**Coba kerjakan**
Kutip bagian teks tentang penghargaan program RTLH Pemkot Surabaya dari "Penghargaan ini diberikan" sampai "tahun ke depan." tanpa mengubah satu kata pun.

**Teks yang diberikan**
━━━━━━━━

Meritagehighlands.com – Pemkot Surabaya telah meraih penghargaan sebagai Pemerintah Daerah dengan Dukungan APBD Program Rumah Tidak Layak Huni (RTLH) Tertinggi. Wali Kota Surabaya, Eri Cahyadi, menekankan bahwa pembangunan kota tidak bisa mengandalkan APBD semata. Oleh karena itu, pemerintah kota berupaya memperkuat kolaborasi dengan sejumlah pihak, termasuk Yayasan Buddha Tzu Chi, Ciputra, dan Baznas Surabaya, untuk mempercepat pelaksanaan program Rutilahu.
Penghargaan ini diberikan pada ajang Expo Konstruksi Jawa Timur 2026 yang berlangsung pada 9 Juni. Berdasarkan data pemerintah, terdapat sekitar 7.196 unit rumah tidak layak huni yang memerlukan penanganan. Pemkot menargetkan penyelesaian 3.242 unit pada tahun 2026 dan sisanya pada tahun 2027, dengan harapan seluruh unit Rutilahu dapat diselesaikan dalam dua tahun ke depan.

━━━━━━━━

(Data pemahaman grafik)
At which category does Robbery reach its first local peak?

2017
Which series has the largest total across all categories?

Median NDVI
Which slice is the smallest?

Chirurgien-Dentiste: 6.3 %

━━━━━━━━

**Jawaban akhir**
Penghargaan ini diberikan pada ajang Expo Konstruksi Jawa Timur 2026 yang berlangsung pada 9 Juni. Berdasarkan data pemerintah, terdapat sekitar 7.196 unit rumah tidak layak huni yang memerlukan penanganan. Pemkot menargetkan penyelesaian 3.242 unit pada tahun 2026 dan sisanya pada tahun 2027, dengan harapan seluruh unit Rutilahu dapat diselesaikan dalam dua tahun ke depan.